►

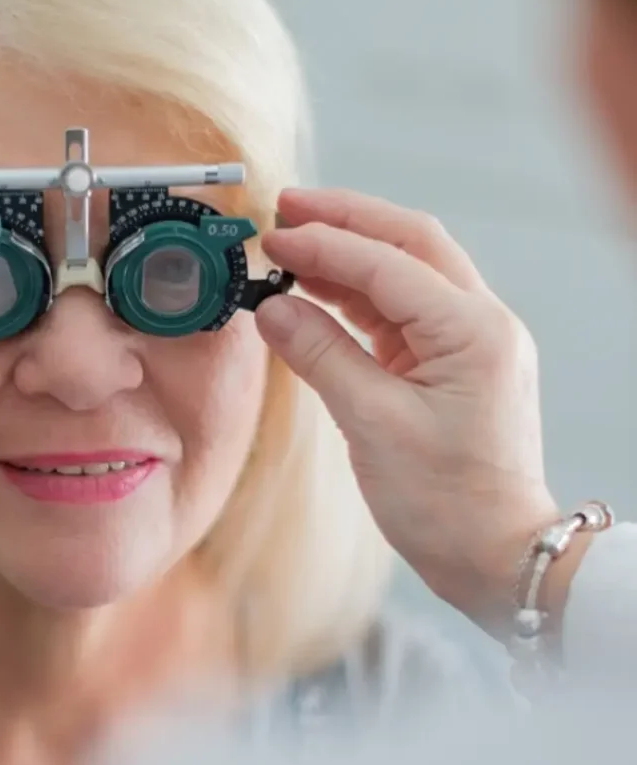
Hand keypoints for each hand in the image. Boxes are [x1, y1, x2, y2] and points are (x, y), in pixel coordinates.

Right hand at [255, 188, 562, 634]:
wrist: (493, 556)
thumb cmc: (446, 502)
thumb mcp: (371, 424)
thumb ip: (319, 355)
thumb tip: (270, 308)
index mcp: (472, 332)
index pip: (388, 264)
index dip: (324, 245)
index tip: (273, 236)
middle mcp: (480, 324)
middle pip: (410, 243)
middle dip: (346, 221)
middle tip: (287, 208)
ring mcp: (469, 342)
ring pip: (406, 273)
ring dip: (349, 256)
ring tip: (292, 249)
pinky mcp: (451, 364)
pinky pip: (401, 313)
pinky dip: (357, 297)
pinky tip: (317, 294)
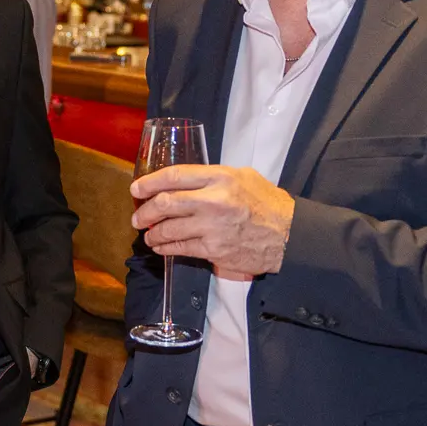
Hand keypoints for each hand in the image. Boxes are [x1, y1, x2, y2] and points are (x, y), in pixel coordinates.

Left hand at [131, 164, 295, 277]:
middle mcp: (213, 200)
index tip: (137, 188)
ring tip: (148, 233)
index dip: (150, 182)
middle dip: (145, 211)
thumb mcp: (243, 177)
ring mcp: (212, 227)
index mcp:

◄

A word-for-word repeat of the lines from the line with "thumb mcp: (371, 424)" to the last line of the data, both ends included and pictures left out, is all that should appear.

Task solution =
thumb mcp: (371, 424)
thumb ip: (319, 355)
thumb tip: (270, 308)
index mcp: (472, 332)
index pip: (388, 264)
index dip: (324, 245)
index tip: (273, 236)
middle mcp: (480, 324)
middle pip: (410, 243)
middle dip: (346, 221)
middle tip: (287, 208)
ring mcp: (469, 342)
ring pip: (406, 273)
ring dip: (349, 256)
ring tip: (292, 249)
pinky mcp: (451, 364)
pinky pip: (401, 313)
pinky dip: (357, 297)
pinky tip: (317, 294)
Hand keypoints for each hand in the image. Boxes are [x1, y1, x2, y2] and points are (x, y), in pixel coordinates.

Left hand at [131, 164, 295, 277]:
middle mcp: (213, 200)
index tip: (137, 188)
ring tip: (148, 233)
index dip: (150, 182)
middle dip: (145, 211)
thumb mcp: (243, 177)
ring mcp: (212, 227)
index mcp:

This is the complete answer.